Thursday, December 2, 2010

Xenocide

There are the fans, and there are the ones who haven't got around to reading his work. I have yet to meet anyone who doesn't like Orson Scott Card's books. Well, the Ender books, anyway. I guess there are some weird, less famous ones that I've heard might be lame.

A while back, it's probably been almost ten years now, I read Ender's Game. It was an experience never to be forgotten. No other book I've ever come across has taken an idea and explored it in such a way, while at the same time creating a character I actually cared about, pretty much like I care about real people. Disturbing at multiple levels—most of which can't even surface until you've finished the book, put it aside, and utterly failed at forgetting it and moving on with your life—it stretched the boundaries of what I thought fiction books could really do and how much they actually can change you.

I've been changed by other books before, but not in such a self-aware way. The Little House on the Prairie books partially defined my childhood, L.M. Montgomery's books defined my adolescence, and Harry Potter helped pull me and keep me out of a very dark period of transition. Countless other books altered my perception of the world around me and the relationships I had formed and should form—most of them good, some of them bad. But I didn't think about it that way.
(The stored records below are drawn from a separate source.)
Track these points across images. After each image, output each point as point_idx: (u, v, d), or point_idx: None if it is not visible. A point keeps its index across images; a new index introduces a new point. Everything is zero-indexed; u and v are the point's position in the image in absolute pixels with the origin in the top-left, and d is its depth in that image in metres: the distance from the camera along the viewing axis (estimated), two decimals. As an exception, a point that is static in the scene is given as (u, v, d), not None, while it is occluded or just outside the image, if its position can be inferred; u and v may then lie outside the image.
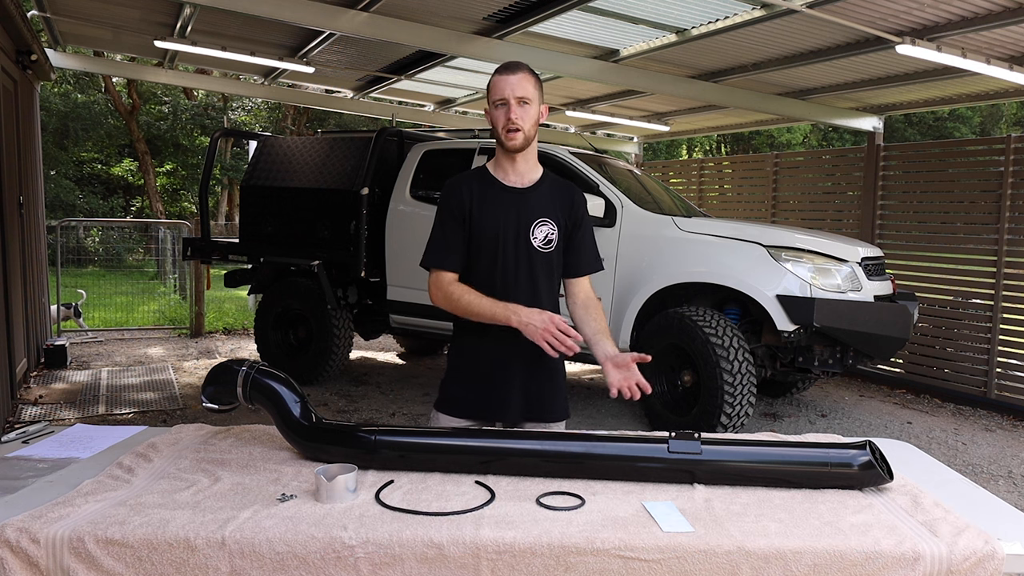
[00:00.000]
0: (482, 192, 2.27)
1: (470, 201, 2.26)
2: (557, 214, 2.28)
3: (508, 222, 2.25)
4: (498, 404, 2.27)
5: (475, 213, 2.25)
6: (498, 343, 2.25)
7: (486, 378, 2.28)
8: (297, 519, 1.63)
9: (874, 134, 7.99)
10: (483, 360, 2.28)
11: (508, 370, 2.27)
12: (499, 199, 2.26)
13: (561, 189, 2.33)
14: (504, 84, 2.17)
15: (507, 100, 2.17)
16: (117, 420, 5.49)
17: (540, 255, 2.27)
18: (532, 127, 2.21)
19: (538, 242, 2.26)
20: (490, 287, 2.25)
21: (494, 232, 2.25)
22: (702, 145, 27.48)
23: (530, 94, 2.17)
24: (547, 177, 2.33)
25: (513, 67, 2.20)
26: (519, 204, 2.26)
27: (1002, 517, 1.82)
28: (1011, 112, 24.78)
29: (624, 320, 5.38)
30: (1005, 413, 6.47)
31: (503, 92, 2.17)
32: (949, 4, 4.75)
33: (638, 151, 11.68)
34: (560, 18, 5.58)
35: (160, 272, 14.13)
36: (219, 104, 22.71)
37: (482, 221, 2.25)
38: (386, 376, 7.29)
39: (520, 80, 2.17)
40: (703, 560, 1.57)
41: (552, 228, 2.27)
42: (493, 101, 2.21)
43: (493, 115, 2.22)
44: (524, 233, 2.25)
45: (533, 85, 2.19)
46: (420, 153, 6.44)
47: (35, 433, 2.35)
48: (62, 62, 8.21)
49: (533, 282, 2.27)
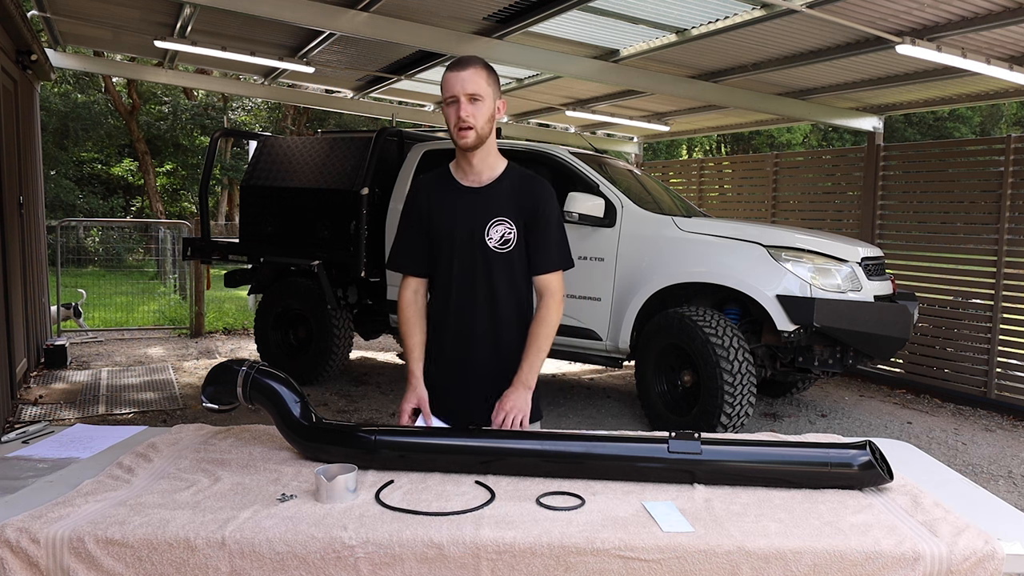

When I think about books that truly changed me, Ender's Game is always at the very top of the list. I should probably go more into why, but I don't want to, because it's a little too personal, and because I'd rather discuss Xenocide right now. For a long time, I had to recognize that I could only read a book by Card every few years or so, because when an intense personality reads an intense book, long periods of recovery time are required. So I read Ender's Game, then a few years later I read it again. A few years after that, I read Ender's Shadow, and a few years after that I read Speaker for the Dead. I got my copy of Xenocide on purpose to go to an author signing, but that, also, was a few years ago. I had to wait to start reading it when I was ready. And, contrary to my expectations, waiting a few years was not a bad thing; I could remember every character and every pertinent detail.

I just finished reading it this morning, only because last night I had a hundred pages left and was holding my eyes open with stinging tears just to get that far.

I'm sure most of my reaction to this book has to do with the fact that the author and I are members of the same faith, so I understand where his ideas are both coming from and traveling towards. But I haven't read any other books that attempt to explore and explain faith and religion with science—all at the same time throwing in dilemmas of ethics that span across planets, across villages, across religious orders, across different species, across members of the same family, and even within individuals.

What is the nature of life? Why do people care about each other? Why do people exist? How do people exist? What is free will? What is bondage? What is power? What is right? What is wrong? How much of reality is limited to our power of imagination?

He's asking the questions, and he's presenting evidence for the questions to be relevant along with evidence to provide answers. But he doesn't try to answer them.

Some authors are so open-ended you almost wish they had never brought up the questions in the first place. Others are a little too eager to wrap up their own conclusions in a box and present it to readers as if it were a great gift. A really great author leaves just enough alone. Like asking which came first, the chicken or the egg, and giving multiple arguments for either one—and at the same time wondering how vital it really is whether we know or not.

What I'm saying, then, is that Card is a great author, aside from all the stylistic fumbles he has said are relatively unimportant. He believes in substance over style, and I do agree with the overall philosophy, though I'm not convinced he's entirely correct in his approach. The book would have been much stronger if he had tighter editing (I feel patronized as a reader when the author feels the need to tell me things more than once, especially how certain people are related to others; and I was informed at least six times that Ender was Miro's step-father), and even possibly if he could employ a little more verbal subtlety in characterization.

But what's the job of a critic? In the words of Anton Ego, "the average piece of junk is worth far more than our criticism designating it so." There's plenty of junk out there in the world of books, but Xenocide isn't part of that pile.

1 comment:

  1. You review captures perfectly what I love about those books, what makes them so brilliant! He makes cosmic matters so personal. Great review.